◆ What to do ◆
1 - Does the director's note on documentary interviews agree with each statement below? Answer yes or no for each and quote the deciding words. (a) The expert community will always be the harshest audience. (b) Frontline and Nova are grouped with the networks that mainly educate via entertaining. (c) Programming ends up closer to the 400 level course than the 100 level course.
2 - Can you repeat, word for word, the part of the director's note on documentary interviews that opens with the words containing "Also, here's a good" and closes with "educate via entertaining."?
3 - Could you finish out the next part of the director's note on documentary interviews, picking up after its last sentence?

◆ Text ◆
----
Also, here's a good reminder about expectations, helpfully sent along by a director who does a lot of work for major cable channels:

“You, the expert community that we're lucky enough to work with, will always be our harshest audience, as you are a master of the field. Often documentary filmmaking for the major doc networks is an exercise in compromise: The full story rarely gets told, and programming ends up being closer to the 100 level course than the 400 level course. My suggestion to those being interviewed is to realize that you're fighting the good fight by piquing interest: Unless you're being interviewed for a Frontline, Nova, or program that has more journalistic aspirations, the majority of the doc networks fill a hybrid role of wanting to educate via entertaining.

"In such a format its hard to go into the kind of deep, detailed content that most experts would wish, but you're still getting your message out there and hopefully coaxing a percentage of the audience to take the next steps in researching the topic via the literature.
----
◆ Study material ◆
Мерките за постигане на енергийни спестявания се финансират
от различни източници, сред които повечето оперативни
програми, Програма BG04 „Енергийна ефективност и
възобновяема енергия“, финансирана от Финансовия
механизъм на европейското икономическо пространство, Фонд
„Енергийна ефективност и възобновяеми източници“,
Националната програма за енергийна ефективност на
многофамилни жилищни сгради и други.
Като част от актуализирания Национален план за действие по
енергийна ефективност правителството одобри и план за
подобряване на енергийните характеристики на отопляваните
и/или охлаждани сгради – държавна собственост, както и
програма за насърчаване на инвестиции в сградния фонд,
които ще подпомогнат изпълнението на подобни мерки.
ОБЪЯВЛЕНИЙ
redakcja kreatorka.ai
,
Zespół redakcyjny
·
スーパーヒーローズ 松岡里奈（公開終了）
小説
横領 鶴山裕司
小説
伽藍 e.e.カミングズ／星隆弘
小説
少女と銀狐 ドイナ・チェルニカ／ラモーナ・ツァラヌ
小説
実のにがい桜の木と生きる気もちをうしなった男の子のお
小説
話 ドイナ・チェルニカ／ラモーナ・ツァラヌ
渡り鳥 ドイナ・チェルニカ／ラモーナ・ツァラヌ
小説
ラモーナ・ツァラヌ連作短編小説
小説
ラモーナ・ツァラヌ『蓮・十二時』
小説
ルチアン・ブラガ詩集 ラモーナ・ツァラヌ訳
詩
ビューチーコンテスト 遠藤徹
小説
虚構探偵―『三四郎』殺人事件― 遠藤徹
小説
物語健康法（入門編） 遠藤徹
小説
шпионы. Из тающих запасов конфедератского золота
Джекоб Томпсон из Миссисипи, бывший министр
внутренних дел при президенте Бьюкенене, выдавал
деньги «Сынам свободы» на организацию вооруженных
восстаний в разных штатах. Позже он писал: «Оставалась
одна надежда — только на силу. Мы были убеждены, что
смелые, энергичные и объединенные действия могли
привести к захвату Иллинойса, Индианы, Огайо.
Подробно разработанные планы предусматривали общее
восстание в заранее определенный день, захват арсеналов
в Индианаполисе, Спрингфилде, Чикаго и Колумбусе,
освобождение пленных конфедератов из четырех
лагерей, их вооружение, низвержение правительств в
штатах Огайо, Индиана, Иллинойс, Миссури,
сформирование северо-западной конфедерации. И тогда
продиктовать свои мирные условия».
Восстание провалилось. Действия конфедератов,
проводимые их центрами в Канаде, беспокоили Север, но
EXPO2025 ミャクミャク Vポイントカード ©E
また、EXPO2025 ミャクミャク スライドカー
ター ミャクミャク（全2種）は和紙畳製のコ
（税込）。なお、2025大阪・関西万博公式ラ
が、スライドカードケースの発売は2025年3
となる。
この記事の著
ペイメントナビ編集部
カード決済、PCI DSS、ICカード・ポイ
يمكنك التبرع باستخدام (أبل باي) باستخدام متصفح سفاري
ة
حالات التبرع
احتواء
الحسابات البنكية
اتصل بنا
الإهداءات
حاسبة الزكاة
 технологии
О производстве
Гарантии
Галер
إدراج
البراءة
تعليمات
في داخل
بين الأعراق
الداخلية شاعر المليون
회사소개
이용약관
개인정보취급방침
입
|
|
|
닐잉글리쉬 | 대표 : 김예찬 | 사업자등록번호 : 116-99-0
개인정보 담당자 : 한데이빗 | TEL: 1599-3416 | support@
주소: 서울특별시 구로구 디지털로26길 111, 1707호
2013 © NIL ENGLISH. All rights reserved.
----
◆ Exercise results ◆
1 -
(a) Yes: "You, the expert community that we're lucky enough to work with, will always be our harshest audience"
(b) No: "Unless you're being interviewed for a Frontline, Nova, or program that has more journalistic aspirations"
(c) No: "programming ends up being closer to the 100 level course than the 400 level course"

2 -
Also, here's a good reminder about expectations, helpfully sent along by a director who does a lot of work for major cable channels:

“You, the expert community that we're lucky enough to work with, will always be our harshest audience, as you are a master of the field. Often documentary filmmaking for the major doc networks is an exercise in compromise: The full story rarely gets told, and programming ends up being closer to the 100 level course than the 400 level course. My suggestion to those being interviewed is to realize that you're fighting the good fight by piquing interest: Unless you're being interviewed for a Frontline, Nova, or program that has more journalistic aspirations, the majority of the doc networks fill a hybrid role of wanting to educate via entertaining.

3 -
 
“So, in general, they should know that if we do our jobs correctly the big picture and intent of the topic will always come through, but often the juicy details that make up that big picture can get lost in the shuffle. From an expert's perspective I completely understand how this could be frustrating if you're not aware of this reality from the beginning of the process. We interview you for an hour or more, and sometimes you could end up in the show for less than a minute! … But unless the story is about you and your work specifically, don't expect the amount of time you're interviewed to translate into time on screen. But do know that your contribution is highly valued!”